Understanding Digital 'Center Store' Shopping Habits

More grocery shoppers buy pasta online than poultry, but most don't shop online exclusively

Author: Krista Garcia

August 22, 2018

Online grocery categories can be divided into two camps: perishable items like meat, dairy and produce and the so-called center store products—peanut butter, tomato sauce, dishwashing detergent—that have longer shelf lives. 

While supermarket sites might lump these items together, online retailers often make distinctions a la Amazon Fresh vs. Amazon Prime Pantry and Jet.com and its fresh food subcategory that's available in select ZIP codes. Fresh food often has delivery surcharges because milk and eggs need to arrive same-day and can't be shipped using typical postal channels. 

Because of this, consumer packaged goods (CPG) are closer to traditional ecommerce products that shoppers are familiar with, so it would stand to reason that online grocery shoppers are more comfortable buying these items compared with perishables. 

Field Agent surveyed US online grocery shoppers in August 2018 after they made a minimum $30 purchase either for delivery or pickup and found exactly this. Fully 63% had bought center store groceries during that shopping session. Dairy and eggs (38%), meat (29%) and fresh produce (29%) had lower purchase levels. 

This pattern also held in "The eMarketer Ecommerce Insights Survey" conducted by Bizrate Insights in July 2018. The most commonly bought grocery items purchased online by US internet users were candy and snacks (17.5%) and dry food goods (17.2%). Fresh meat and poultry (9.0%) and seafood and fish (4.1%) were less popular. 

When asked by Field Agent which categories were easiest to shop for online/in-app, 49% cited center store groceries. Only 5% said meat was easiest to shop for digitally. Center store groceries also had the largest number of shoppers saying that they bought more online than they would have in-store (19%). The top reasons given were because center store groceries are easier to shop for online (58%), they saw items they wouldn't have in-store (23%) and that the prices online were better (19%). 

But it doesn't appear that center store groceries are being bought online at the same rate as in-store. There was a gap when comparing behavior between online and in-store grocery shoppers. For example, toilet paper was the leading product bought by all shoppers, but there was a 22-percentage-point difference between in-store and online. 

This was true for regularly used items like laundry detergent to less frequently bought items like canned tuna. Most online CPG shoppers don't exclusively buy these products digitally. 

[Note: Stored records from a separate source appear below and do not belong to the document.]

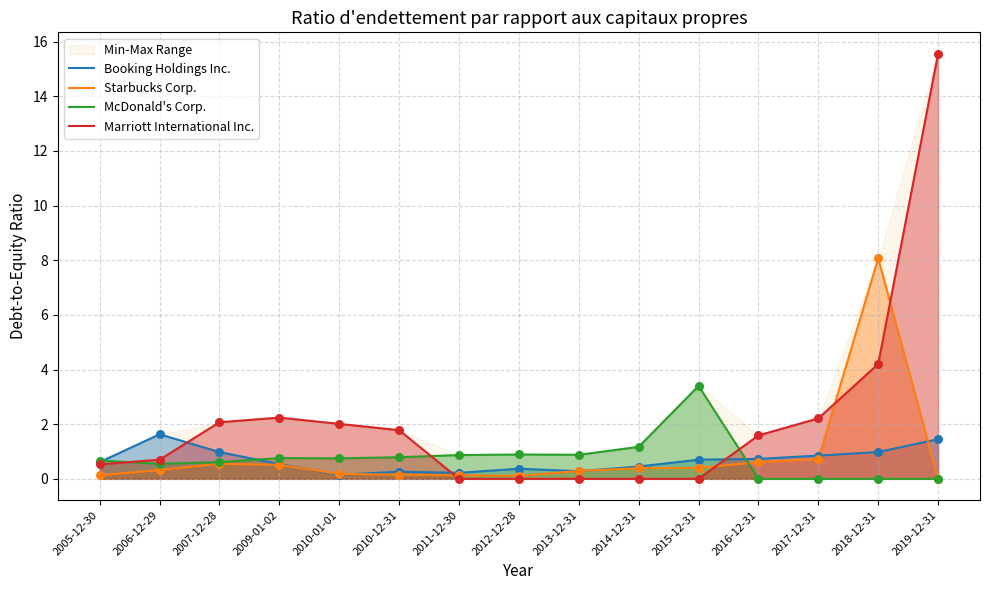

What are all the series names shown in the legend?

Booking Holdings Inc., Starbucks Corp., McDonald's Corp., Marriott International Inc.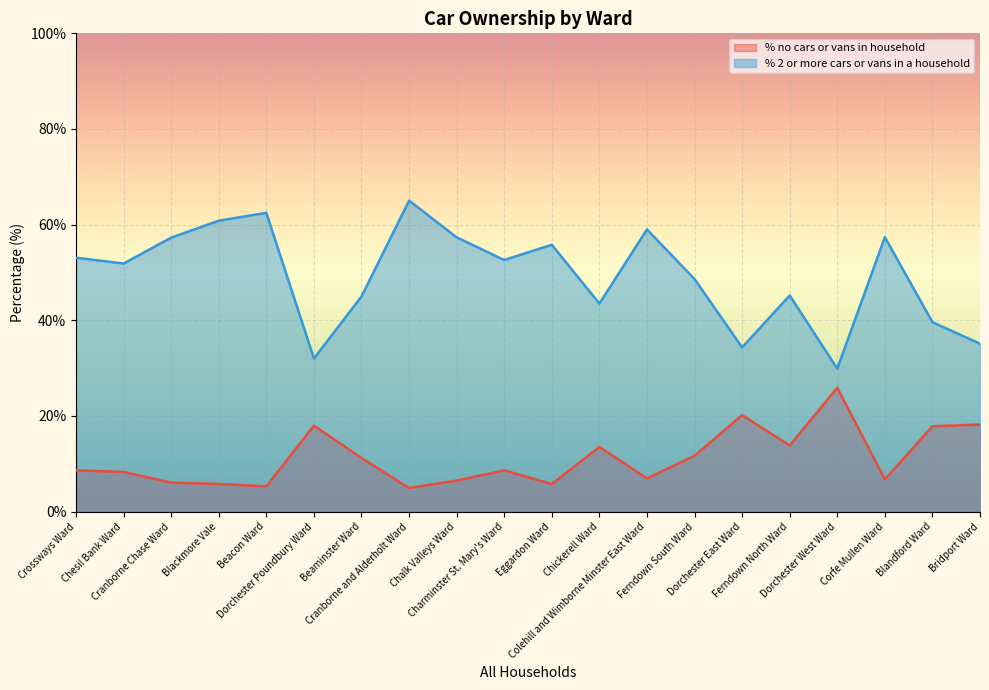

List the series in order of their overall mean, lowest first.

% no cars or vans in household, % 2 or more cars or vans in a household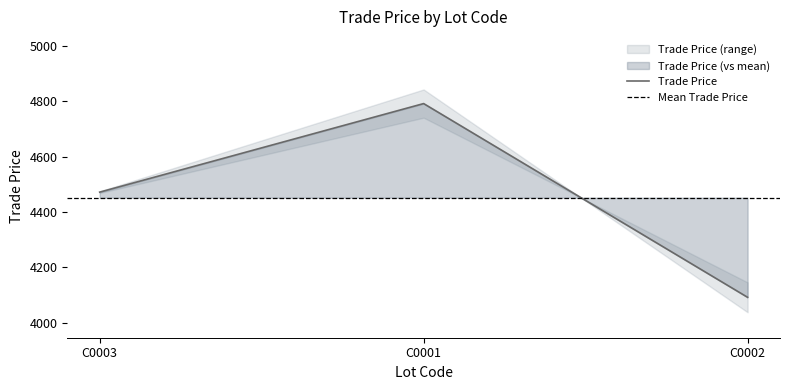

Does the chart display data point markers on the line(s)?

No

It's rare for online buyers to purchase digitally all the time, so there is still room for retailers to employ initiatives to increase frequency. Field Agent asked online grocery shoppers which tactics would be "very effective" in motivating them to buy more center store items online. Accepting manufacturer coupons was No. 1, cited by 49% of respondents. Offering prices available in a retailer's weekly ad was next (34%), followed by  and a section on the website showcasing deals (34%).